[Records from a collection]

= = =

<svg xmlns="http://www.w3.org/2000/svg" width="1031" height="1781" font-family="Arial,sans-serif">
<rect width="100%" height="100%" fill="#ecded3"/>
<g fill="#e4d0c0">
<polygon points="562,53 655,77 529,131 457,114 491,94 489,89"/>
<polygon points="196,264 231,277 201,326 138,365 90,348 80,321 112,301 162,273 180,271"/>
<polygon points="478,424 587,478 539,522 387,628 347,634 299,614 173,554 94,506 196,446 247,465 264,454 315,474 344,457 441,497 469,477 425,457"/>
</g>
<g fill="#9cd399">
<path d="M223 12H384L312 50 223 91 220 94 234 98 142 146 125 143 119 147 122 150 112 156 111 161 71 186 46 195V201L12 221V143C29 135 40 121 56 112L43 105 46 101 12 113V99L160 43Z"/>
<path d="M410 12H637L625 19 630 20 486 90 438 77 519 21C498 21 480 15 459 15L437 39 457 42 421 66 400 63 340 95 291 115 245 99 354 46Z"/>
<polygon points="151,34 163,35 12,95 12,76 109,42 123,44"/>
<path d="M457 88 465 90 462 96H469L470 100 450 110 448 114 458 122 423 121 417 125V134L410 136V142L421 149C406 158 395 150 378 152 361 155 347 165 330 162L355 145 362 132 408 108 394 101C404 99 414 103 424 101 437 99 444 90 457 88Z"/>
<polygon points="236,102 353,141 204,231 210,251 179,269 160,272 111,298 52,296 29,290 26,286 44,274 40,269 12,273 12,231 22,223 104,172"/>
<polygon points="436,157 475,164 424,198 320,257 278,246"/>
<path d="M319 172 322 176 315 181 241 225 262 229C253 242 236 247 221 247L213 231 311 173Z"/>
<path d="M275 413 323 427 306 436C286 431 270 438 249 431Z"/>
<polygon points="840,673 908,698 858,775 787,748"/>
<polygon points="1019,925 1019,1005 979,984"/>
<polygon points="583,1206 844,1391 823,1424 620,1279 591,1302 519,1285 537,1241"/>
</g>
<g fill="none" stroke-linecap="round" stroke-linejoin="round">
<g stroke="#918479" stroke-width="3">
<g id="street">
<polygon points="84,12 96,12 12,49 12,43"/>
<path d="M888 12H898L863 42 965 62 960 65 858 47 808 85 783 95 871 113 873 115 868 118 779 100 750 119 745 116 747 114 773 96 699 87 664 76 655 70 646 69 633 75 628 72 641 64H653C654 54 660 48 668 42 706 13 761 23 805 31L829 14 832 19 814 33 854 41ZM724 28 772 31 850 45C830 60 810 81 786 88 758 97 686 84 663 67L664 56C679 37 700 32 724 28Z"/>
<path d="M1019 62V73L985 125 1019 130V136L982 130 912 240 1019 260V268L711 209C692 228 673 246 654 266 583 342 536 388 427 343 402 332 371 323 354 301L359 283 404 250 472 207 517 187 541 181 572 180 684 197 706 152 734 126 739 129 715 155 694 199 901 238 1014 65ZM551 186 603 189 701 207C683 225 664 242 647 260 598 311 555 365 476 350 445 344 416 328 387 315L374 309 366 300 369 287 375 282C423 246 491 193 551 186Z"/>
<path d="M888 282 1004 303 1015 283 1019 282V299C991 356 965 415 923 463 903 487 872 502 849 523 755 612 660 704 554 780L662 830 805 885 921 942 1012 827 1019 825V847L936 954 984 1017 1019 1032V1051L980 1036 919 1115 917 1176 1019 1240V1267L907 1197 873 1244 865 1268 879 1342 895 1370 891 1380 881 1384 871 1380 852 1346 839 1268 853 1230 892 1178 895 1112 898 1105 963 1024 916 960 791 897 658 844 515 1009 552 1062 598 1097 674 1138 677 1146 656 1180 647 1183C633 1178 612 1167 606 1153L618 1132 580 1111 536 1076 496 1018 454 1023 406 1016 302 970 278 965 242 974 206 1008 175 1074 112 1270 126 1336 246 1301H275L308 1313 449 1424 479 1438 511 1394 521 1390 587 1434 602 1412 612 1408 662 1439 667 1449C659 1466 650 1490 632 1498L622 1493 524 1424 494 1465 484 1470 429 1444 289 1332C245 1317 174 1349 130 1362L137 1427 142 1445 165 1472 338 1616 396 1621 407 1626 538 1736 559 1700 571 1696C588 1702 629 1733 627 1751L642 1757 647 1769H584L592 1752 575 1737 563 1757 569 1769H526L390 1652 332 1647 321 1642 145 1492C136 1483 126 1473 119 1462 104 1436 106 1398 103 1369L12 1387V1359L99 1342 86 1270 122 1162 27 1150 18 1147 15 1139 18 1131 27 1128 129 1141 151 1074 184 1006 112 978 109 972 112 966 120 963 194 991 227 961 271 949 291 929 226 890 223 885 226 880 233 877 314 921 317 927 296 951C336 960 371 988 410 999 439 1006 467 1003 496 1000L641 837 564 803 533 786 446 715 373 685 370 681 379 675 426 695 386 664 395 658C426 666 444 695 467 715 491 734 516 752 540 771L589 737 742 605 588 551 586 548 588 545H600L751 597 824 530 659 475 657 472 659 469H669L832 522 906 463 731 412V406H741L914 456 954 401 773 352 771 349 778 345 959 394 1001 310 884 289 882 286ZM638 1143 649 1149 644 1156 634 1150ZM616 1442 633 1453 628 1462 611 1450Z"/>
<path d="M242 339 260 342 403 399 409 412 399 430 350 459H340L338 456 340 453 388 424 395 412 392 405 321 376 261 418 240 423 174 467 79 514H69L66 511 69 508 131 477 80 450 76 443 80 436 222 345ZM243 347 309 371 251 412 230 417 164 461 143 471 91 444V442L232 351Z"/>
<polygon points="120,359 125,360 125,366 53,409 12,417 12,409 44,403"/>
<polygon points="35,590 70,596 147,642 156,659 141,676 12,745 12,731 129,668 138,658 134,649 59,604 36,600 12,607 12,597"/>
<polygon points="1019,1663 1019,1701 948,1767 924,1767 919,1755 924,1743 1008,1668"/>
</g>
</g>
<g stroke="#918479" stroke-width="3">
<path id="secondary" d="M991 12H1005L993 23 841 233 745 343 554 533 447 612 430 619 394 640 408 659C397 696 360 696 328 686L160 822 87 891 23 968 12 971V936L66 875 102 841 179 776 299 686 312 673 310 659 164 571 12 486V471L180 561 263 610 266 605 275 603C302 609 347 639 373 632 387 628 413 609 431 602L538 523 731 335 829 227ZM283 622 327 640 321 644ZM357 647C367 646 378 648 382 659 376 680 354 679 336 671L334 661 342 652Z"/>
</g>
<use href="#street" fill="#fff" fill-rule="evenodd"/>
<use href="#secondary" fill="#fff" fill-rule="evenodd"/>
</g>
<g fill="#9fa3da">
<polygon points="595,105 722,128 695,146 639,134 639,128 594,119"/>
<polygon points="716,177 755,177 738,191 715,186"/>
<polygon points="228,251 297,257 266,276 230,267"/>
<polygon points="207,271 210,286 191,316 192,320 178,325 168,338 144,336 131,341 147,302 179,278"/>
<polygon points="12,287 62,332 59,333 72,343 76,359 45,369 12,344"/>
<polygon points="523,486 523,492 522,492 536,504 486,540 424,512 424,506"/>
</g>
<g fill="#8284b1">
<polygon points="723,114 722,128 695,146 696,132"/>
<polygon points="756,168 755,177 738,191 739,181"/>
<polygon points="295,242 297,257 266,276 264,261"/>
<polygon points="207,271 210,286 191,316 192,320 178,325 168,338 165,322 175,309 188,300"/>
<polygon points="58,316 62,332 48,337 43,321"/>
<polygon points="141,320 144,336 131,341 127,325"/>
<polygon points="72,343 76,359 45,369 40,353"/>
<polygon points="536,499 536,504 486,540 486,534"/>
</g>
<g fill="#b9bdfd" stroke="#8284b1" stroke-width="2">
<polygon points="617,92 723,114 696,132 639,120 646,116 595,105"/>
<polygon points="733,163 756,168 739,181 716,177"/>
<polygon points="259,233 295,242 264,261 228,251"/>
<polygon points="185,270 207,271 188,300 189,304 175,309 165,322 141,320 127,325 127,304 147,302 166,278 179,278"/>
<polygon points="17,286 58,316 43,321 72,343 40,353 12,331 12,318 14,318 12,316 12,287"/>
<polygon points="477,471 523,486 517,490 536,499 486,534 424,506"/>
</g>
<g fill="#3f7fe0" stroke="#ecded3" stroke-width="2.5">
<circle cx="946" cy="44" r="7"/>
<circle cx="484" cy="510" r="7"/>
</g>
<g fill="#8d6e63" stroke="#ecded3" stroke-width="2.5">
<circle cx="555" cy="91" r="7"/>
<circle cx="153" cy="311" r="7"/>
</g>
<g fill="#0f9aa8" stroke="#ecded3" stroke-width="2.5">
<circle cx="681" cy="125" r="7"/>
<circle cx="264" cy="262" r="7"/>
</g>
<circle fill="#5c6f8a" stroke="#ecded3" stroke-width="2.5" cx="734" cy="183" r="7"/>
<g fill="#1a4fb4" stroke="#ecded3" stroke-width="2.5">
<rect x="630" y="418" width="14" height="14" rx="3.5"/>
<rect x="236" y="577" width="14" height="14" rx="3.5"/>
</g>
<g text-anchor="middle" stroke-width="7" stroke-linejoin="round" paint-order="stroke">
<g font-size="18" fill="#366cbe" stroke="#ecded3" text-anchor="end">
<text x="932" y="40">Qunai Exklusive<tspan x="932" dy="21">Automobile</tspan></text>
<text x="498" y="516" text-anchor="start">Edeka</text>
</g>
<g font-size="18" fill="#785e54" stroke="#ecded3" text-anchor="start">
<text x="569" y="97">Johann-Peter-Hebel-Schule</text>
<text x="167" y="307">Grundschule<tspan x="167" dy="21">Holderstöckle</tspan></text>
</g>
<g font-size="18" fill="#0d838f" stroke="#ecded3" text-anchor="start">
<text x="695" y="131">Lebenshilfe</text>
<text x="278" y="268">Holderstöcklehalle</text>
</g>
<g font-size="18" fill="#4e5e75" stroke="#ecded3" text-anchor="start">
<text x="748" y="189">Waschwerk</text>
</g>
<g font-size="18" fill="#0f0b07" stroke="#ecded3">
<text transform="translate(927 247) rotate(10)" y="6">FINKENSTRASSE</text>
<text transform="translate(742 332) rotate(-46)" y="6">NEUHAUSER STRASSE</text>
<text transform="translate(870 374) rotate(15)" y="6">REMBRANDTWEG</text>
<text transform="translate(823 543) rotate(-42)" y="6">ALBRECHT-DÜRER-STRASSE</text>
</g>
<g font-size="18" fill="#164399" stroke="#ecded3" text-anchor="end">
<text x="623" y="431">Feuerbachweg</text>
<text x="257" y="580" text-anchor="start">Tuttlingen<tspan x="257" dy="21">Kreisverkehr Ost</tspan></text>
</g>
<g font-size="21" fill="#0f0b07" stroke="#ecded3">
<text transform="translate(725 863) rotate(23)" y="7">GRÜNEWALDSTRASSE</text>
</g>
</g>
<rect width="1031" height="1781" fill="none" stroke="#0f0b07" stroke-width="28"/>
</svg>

= = =

PROBLEM TO WORK ON:
Above are records; repeat only the lines starting at the line with "163,35 12,95 12,76" and ending at the line with "475,164 424,198 320,257", exactly as they appear, both included.

REPLY TO THE TASK:
<polygon points="151,34 163,35 12,95 12,76 109,42 123,44"/>
<path d="M457 88 465 90 462 96H469L470 100 450 110 448 114 458 122 423 121 417 125V134L410 136V142L421 149C406 158 395 150 378 152 361 155 347 165 330 162L355 145 362 132 408 108 394 101C404 99 414 103 424 101 437 99 444 90 457 88Z"/>
<polygon points="236,102 353,141 204,231 210,251 179,269 160,272 111,298 52,296 29,290 26,286 44,274 40,269 12,273 12,231 22,223 104,172"/>
<polygon points="436,157 475,164 424,198 320,257 278,246"/>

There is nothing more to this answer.